The Greek Temples of Paestrum

Signature: Signed bottom left
Medium: Aquarelle
Dimensions: Image size 29 x 49 cm, frame size 41 x 61 cm

Value: up to 5.000€

Girard Paul Albert was born on December 13, 1839 in Paris. He was the son of  painter Pierre Girard. Paul Albert was a French painter of genre scenes, portraits, landscapes. He was also a watercolourist, painter of mural compositions and Orientalist painter of North African scenes.

He entered the Ecole des Beaux-Arts in Paris in 1857, where he studied under Jean Joseph Bellel, François Edouard Picot and Hippolyte Flandrin. His work was exhibited at the Salon Paris from 1859 to 1913, at the Salon Dijon from 1887 to 1910, and at the Salon des Peintres Orientalistes. He won the Prix de Rome in 1861 for the category paysage historique for his painting entitled “The Procession of Silenus”. Girard was made a Legion of Honour in 1895. His oil painting “Ritual Slaying of Cockerels” is in the collection of Birmingham Museum and Art Gallery.

For about twenty years, he painted portraits and landscapes, notably views of Normandy, the banks of the Loire and the Italian countryside. He made large orientalist paintings showing daily life in Kabylia and regions of Algeria.

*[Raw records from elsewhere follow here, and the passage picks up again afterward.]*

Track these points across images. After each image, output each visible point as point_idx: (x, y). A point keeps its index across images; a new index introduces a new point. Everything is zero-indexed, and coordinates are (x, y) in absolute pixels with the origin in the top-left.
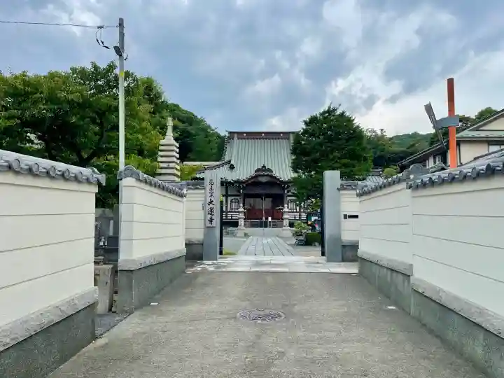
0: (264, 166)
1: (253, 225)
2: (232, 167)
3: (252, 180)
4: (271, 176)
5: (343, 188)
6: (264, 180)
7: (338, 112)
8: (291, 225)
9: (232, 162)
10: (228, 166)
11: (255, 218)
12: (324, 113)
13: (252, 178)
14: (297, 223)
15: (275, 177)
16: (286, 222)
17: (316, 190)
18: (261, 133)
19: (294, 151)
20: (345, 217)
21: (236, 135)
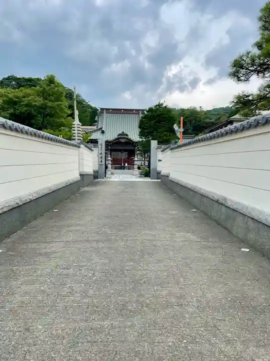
0: (123, 132)
1: (116, 168)
2: (103, 132)
3: (117, 141)
4: (128, 139)
5: (158, 148)
6: (123, 141)
7: (164, 105)
8: (139, 168)
9: (103, 129)
10: (101, 131)
11: (118, 164)
12: (156, 106)
13: (116, 139)
14: (141, 167)
15: (130, 140)
16: (136, 167)
17: (146, 150)
18: (121, 110)
19: (140, 127)
20: (159, 160)
21: (105, 111)
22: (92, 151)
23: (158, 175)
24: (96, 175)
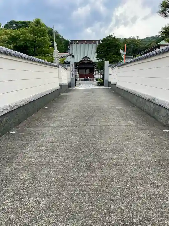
0: (86, 56)
1: (82, 80)
2: (73, 57)
3: (82, 62)
4: (89, 60)
5: (109, 66)
6: (86, 62)
7: (113, 36)
8: (97, 80)
9: (73, 55)
10: (71, 56)
11: (83, 78)
12: (108, 37)
14: (98, 79)
15: (90, 61)
16: (95, 79)
17: (101, 67)
18: (85, 41)
19: (97, 52)
20: (110, 74)
21: (74, 42)
22: (66, 69)
23: (109, 84)
24: (70, 85)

He died on February 24, 1920 in France.

The incredible temples of Paestum in southern Italy, they are the testimony of an ancient Greek city called Poseidonia, after the most important of their gods. The city was founded around 650 BC by Greeks colonists from Sybaris. Paestum is a UNESCO World Heritage Site, and the best-preserved Greek site in Italy. Despite its location just south of Salerno, near the Amalfi Coast, and not far from Pompeii, Paestum remains off the radar for many travelers. Poseidonia flourished, as is evident by the city walls, the massive temples, and the city's overall plan. While Magna Grecia began to grow and develop trade routes, the colonists came into conflict with the native Samnite and Lucani tribes. It seems from archeological evidence found here, though, that they reached a point of peaceful co-existence with the Lucanians. That changed in 273 BC when the Romans arrived. They changed the city's name to Paestum, but we know as little about Roman Paestum as we do about its Greek predecessor. Luckily, the Romans didn't raze the town; in fact, their admiration for these beautifully built temples contributed to the development of classical architecture on the Italian peninsula, influencing later Roman development and style. They added to Paestum, constructing a forum, an amphitheater, a temple of their own, and housing, the remnants of which can be seen today. In 79 BC, the eruption of Vesuvius partially destroyed Paestum.